> **WHAT THE TASK ASKS**:
Your answer must contain each line of the listing in which "work" appears, copied in full.

> **DATA EXTRACTS**:
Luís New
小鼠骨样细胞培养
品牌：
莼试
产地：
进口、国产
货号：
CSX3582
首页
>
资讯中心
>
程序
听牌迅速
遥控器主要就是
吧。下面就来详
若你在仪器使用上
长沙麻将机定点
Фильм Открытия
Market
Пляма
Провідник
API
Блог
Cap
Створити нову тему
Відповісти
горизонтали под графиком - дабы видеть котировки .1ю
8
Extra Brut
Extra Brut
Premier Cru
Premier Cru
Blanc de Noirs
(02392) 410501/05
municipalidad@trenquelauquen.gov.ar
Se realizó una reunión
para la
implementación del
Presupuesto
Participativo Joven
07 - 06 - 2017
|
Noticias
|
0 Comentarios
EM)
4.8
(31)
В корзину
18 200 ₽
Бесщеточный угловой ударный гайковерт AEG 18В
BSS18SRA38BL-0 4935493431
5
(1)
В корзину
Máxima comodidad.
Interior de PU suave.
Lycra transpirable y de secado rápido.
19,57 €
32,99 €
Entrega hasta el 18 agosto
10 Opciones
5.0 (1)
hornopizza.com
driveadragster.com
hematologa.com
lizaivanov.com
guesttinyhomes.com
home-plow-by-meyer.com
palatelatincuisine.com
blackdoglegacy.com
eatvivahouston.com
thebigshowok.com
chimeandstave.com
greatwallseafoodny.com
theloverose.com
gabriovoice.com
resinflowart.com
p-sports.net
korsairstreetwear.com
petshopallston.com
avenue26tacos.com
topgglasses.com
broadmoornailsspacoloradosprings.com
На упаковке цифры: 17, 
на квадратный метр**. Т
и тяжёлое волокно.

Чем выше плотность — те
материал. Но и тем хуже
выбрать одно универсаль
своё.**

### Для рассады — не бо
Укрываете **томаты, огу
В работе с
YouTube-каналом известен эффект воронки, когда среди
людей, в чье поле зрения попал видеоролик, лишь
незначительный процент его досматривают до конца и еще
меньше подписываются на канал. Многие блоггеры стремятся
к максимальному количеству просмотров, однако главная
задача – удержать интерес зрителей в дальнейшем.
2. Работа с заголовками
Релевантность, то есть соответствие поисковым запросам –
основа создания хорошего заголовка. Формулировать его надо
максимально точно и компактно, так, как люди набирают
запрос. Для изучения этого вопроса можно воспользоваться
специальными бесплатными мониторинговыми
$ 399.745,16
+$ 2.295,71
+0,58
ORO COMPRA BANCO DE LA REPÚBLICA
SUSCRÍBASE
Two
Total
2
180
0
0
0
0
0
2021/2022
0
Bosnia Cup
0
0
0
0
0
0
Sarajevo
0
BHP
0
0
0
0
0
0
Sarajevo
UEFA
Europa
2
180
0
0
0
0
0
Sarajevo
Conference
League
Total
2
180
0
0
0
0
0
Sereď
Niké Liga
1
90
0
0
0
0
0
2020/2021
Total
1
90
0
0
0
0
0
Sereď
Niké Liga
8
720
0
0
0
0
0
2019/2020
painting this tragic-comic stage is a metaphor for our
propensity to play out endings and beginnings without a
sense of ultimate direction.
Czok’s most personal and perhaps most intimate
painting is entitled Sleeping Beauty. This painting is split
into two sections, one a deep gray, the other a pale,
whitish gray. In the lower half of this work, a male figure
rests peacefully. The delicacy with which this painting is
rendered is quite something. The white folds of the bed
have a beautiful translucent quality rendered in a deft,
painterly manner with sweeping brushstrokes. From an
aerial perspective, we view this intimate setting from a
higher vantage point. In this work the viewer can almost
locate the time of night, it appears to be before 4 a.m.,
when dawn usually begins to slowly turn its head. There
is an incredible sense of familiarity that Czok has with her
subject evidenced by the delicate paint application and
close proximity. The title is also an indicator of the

> **TASK OUTPUT**:
whitish gray. In the lower half of this work, a male figure
higher vantage point. In this work the viewer can almost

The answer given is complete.